Poco antes de cumplir los 60, mi padre tenía dos aspiraciones en su vida: jubilarse y dedicarse a la jardinería. Logró satisfacer las dos. Unos 30 años antes, era más ambicioso y quería hacerse monje y retirarse a un monasterio. Yo, que era una niña cuando me concedió esas declaraciones ‘en exclusiva’ a la hora de la siesta, me parecía que los sueños de mi padre eran un auténtico muermazo. 

Sin embargo, cada día que pasa lo entiendo más. El sentimiento de plenitud que proporciona el estudio y la vida contemplativa no tiene precio. Y más para personas que tenemos en nuestro ADN un ansia vital desmedida o estamos algo desquiciadas («Yo siempre he sido un enfermo de los nervios», otro gran titular que me concedió mi padre).

He leído en un reportaje que, a lo largo de nuestra vida laboral, empleamos 145 días esperando a que se inicie nuestra sesión en el ordenador. Perdemos meses restableciendo contraseñas, limpiando los iconos del escritorio, reiniciando el equipo, peleándonos con el autocorrector y cerrando banners. Esa tasa de ‘inutilidad total ponderada’ (en inglés WTF, ‘weighted total futility’) mide el tiempo que invertimos en tareas intrascendentes.

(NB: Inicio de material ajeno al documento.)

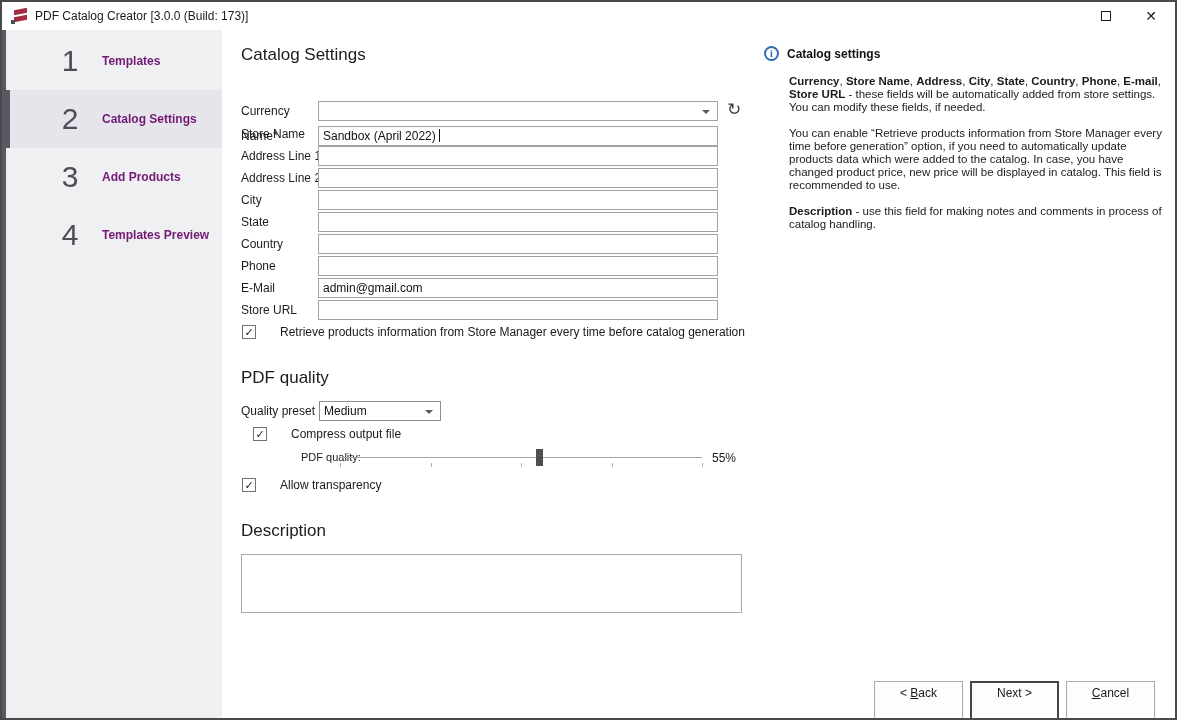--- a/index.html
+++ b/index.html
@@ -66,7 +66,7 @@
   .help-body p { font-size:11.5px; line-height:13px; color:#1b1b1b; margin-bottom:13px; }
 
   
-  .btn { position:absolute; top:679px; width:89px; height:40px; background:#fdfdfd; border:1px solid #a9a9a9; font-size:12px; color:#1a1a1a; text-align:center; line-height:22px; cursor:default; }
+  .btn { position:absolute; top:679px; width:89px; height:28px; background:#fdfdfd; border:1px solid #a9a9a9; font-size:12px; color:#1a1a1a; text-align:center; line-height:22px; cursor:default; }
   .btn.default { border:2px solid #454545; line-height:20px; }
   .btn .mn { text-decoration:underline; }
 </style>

El estudio en cuestión pone en evidencia las «horas muertas» o «absentismo mental» involuntario de los trabajadores de nuestra época, quienes estamos llamados a consagrar nuestra existencia a la diosa de la Productividad. Al leerlo mientras desayunaba me ha venido a la cabeza mi etapa como redactora de este periódico. Recuerdo como un suplicio los minutos, horas y hasta días (haciendo el cómputo total) que pasé esperando a que me maquetaran las páginas. 

Mi pulsión por componer las enloquecidas noticias que me asignaban se veía frenada por el arte de dar forma al diseño de la hoja en blanco. Y, cual anciana que rememora su juventud, he revivido esos tiempos muertos en los que, esperando a que el profesional del diseño obrara su milagro, me dedicaba a tomarme unos minutos para hablar con mis compañeros, mirar al horizonte y echarme unas risas.

El estrés del trabajo y los quehaceres diarios nos conducen como kamikazes suicidas por la carretera de la vida. Esperamos a jubilarnos para lograr esa autorrealización y paz de espíritu que hemos ido postergando. Pero hay algunas personas que nunca llegan a esa ansiada etapa. Mi madre se quedó a las puertas de disfrutar de los placeres de «la vida jubileta» -como ella la llamaba- y eso es algo que, superada la rabia, te da que pensar. 

Perder el tiempo, recrearse en la futilidad, está mal visto. Sin embargo, pararnos a hablar con nuestros semejantes, enriquecernos con la espera y vernos desde fuera es lo que le da sentido a lo que hacemos. Lo que el sistema califica como ‘tiempo perdido’ es para nosotros ‘tiempo ganado’. La vida contemplativa es la verdadera vida.